Auch Vorstandschef Martin Winterkorn, zu dem der Patriarch öffentlich „auf Distanz“ gegangen war, würdigte Piëch in seiner Rede „als Unternehmer, als Ingenieur, als mutiger Visionär“. Der Konzern habe „Herrn Dr. Piëch“ viel zu verdanken. Winterkorn: „Vor dieser Lebensleistung haben wir und ich großen Respekt.“

Winterkorn verteidigt sich

Der Rest seiner Rede wird den Aktionären allerdings wie eine Verteidigungsrede auf seinen Vorgänger und langjährigen Wegbegleiter vorgekommen sein. Die zu große Abhängigkeit vom chinesischen Markt, die Absatzprobleme in USA, die Krise in Brasilien und Russland sowie die niedrige Umsatzrendite der Kernmarke VW – auf alle angeblichen Kritikpunkte ging Winterkorn ein und versuchte sie zu entkräften: „Es gab in den letzten Woche unzählige Interpretationen, Spekulationen und leider auch Übertreibungen.
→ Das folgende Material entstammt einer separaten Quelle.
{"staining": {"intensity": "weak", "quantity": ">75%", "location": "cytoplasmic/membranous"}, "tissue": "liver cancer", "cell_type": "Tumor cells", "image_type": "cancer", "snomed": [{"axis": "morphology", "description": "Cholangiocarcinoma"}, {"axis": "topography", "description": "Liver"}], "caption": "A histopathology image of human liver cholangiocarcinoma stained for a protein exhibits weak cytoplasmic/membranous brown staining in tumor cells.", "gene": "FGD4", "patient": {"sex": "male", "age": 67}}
Lassen Sie sich nicht in die Irre führen. Sie als unsere Anteilseigner müssen wissen: Volkswagen ist ein kerngesundes, gut aufgestelltes Unternehmen.“

Was auch immer Piëch seinem langjährigen Vertrauten ankreidet: Winterkorn sprach jede der mutmaßlichen Baustellen im Konzern an: „Wir wissen um unsere Aufgaben in diesem großen, globalen Konzern. Und wir haben sie längst angepackt.“ Der Vorstandschef versprach seinen Aktionären – Piëch eingeschlossen – eine Straffung des Modell- und Motorenprogramms, eine Modelloffensive in USA sowie eine Neuaufstellung des Nutzfahrzeuggeschäfts, um die Effizienz zu steigern und die Renditen zu erhöhen. „Der Volkswagen-Konzern erhöht jetzt noch einmal das Tempo.“ Nicht nur dem Großaktionär in Salzburg dürfte das gut gefallen.